◆ **Tasks to carry out**
1 – Please retype the stretch of the Santander article from "It has been" through "series of strokes.".
2 – Write the next part of the news story about Mr Hawkins's frozen Santander card, beginning right after its last sentence.

Santander: Man loses £3k and can't get money from bank –

A disabled ex-police officer has been unable to access his money for more than a month after Santander froze his card over unauthorised withdrawals.
Tony Hawkins, of Llandysul, Ceredigion, found more than £2,000 had been taken from his account.
His friend David Morgan, who contacted Santander on his behalf, called the bank "uncaring" for failing to resolve the issue.
Santander said it was "reviewing the right support options" for him.
The unauthorised withdrawals have since risen to more than £3,200, forcing Mr Hawkins to borrow from friends in order to afford food.
It has been reported to Dyfed-Powys Police, which said it was investigating.
Mr Hawkins's debit card was frozen by Santander in August, leaving him without access to funds to pay for food and other essentials, while the bank investigated.
He uses a wheelchair because of spinal problems and he has very limited speech and movement after a series of strokes.
He was awarded the British Empire Medal in 2018 for his campaigning work on behalf of disabled people.
Mr Morgan, 72, a retired police inspector, was first alerted to problems by his friend in July.
"Tony pointed out he'd had deductions made from his bank account," he said.
"He showed me his mobile phone. He told me he hadn't authorised these. I kept asking him 'are you absolutely certain', and he said 'yes'."
Mr Morgan contacted Santander on 2 August but the bank said it could not discuss it as he was not the account holder.
He also reported the matter to Action Fraud, the UK's national reporting centre for fraud and cybercrime, but was told there were "no useful lines of inquiry".
Mr Hawkins is unable to use online banking because of his disability. A few days later, a carer who purchases goods for Mr Hawkins, informed him that his debit card no longer worked, leaving him without access to funds.

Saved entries
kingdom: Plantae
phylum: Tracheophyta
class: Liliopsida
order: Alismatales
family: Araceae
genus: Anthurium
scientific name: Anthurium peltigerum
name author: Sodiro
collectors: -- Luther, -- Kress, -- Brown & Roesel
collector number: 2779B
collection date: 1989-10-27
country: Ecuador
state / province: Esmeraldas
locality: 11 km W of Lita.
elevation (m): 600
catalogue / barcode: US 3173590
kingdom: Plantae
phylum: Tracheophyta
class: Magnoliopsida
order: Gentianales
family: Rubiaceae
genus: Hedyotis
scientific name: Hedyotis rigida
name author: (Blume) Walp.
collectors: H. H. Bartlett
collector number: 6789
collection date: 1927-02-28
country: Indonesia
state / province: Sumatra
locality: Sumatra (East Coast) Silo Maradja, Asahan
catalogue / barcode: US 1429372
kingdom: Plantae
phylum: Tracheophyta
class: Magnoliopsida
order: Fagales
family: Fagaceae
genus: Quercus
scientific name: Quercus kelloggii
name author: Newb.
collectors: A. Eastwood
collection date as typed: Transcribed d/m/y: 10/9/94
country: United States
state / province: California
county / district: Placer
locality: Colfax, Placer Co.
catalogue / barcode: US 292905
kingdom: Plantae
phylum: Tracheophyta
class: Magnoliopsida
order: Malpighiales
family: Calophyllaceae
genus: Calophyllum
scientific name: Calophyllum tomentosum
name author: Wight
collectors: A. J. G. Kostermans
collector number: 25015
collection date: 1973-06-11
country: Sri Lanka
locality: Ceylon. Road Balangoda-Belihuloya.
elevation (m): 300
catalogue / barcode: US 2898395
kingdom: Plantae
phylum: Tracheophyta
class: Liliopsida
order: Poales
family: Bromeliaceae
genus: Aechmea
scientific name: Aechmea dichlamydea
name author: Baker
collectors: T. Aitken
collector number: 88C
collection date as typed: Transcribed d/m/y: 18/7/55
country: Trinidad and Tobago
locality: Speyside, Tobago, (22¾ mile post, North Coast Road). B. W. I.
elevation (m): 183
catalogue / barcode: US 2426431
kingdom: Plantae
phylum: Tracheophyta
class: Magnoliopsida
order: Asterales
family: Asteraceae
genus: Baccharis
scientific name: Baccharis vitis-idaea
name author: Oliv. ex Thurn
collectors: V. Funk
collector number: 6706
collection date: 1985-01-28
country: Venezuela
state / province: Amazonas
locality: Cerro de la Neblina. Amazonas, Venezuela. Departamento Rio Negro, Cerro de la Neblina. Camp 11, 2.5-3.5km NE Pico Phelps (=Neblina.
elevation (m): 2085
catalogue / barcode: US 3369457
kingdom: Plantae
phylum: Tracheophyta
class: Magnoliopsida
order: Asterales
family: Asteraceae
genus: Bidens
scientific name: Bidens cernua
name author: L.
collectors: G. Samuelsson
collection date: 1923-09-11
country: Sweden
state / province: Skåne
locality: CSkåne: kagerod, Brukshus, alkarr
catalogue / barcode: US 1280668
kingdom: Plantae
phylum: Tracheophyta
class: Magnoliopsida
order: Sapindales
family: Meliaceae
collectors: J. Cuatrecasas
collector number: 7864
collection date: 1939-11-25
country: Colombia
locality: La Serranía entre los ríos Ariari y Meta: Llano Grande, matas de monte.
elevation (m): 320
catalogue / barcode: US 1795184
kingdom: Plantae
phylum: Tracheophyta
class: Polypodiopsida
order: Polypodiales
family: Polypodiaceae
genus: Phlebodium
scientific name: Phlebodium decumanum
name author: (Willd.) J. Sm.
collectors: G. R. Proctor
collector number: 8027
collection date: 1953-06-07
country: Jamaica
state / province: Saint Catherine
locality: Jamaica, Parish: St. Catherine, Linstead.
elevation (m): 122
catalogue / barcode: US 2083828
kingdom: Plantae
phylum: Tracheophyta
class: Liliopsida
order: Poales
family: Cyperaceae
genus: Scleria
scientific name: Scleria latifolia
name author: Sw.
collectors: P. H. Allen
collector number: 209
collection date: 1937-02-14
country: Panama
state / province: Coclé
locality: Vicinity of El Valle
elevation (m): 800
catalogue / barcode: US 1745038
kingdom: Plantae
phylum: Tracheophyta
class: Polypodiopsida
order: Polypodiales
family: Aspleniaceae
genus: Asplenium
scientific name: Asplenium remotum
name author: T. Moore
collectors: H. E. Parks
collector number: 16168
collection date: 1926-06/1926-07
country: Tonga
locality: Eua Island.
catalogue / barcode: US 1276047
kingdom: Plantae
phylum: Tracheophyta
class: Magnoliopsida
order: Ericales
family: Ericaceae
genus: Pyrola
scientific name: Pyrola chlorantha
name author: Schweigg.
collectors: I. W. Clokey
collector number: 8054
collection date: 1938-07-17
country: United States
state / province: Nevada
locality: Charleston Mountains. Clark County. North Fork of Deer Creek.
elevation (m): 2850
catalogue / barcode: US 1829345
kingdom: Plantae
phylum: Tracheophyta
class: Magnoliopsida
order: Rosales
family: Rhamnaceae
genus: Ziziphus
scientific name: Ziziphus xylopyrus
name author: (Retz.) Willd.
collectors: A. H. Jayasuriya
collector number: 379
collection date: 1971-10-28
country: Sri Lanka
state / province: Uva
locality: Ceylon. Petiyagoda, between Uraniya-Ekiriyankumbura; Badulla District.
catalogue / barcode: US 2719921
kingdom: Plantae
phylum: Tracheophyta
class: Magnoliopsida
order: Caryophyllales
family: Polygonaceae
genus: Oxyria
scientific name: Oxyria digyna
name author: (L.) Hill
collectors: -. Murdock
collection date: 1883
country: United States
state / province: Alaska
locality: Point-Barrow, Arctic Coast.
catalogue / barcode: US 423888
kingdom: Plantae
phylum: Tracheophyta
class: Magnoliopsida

◆ **Answers for the tasks**
1 –
It has been reported to Dyfed-Powys Police, which said it was investigating.
Mr Hawkins's debit card was frozen by Santander in August, leaving him without access to funds to pay for food and other essentials, while the bank investigated.
He uses a wheelchair because of spinal problems and he has very limited speech and movement after a series of strokes.

2 –
Mr Morgan said it had caused real difficulties, with Mr Hawkins having to borrow money from the local authority and friends to pay for essentials.
"She (the carer) was not able to draw out money to buy food for him," said Mr Morgan.
"He has been relying on loans from friends and we got in touch with his social worker at Ceredigion council and she arranged for a loan for Mr Hawkins while we're trying to sort this problem out with Santander.
"The strange thing is despite stopping the use of his card, money is still going out of his account – sums he has not authorised."
Santander told Mr Hawkins it would discuss the matter only in person with him. Mr Morgan accompanied his friend to the branch in Carmarthen for an appointment on 30 August, but the matter could still not be resolved.
"Mr Hawkins informed me he had no forms of identity as his driving licence had gone astray," said Mr Morgan.
"Santander said (to) take correspondence from the local authority, utility bills and on top of that I found, on the internet, an article from the Tivyside Advertiser which included a photo of Mr Hawkins being awarded the British Empire Medal.
"I got a local solicitor to sign and stamp it as a true likeness. They (the branch) said it wasn't enough and they couldn't deal with the matter."
Mr Morgan said the case highlighted the difficulties faced by disabled people trying to resolve banking issues.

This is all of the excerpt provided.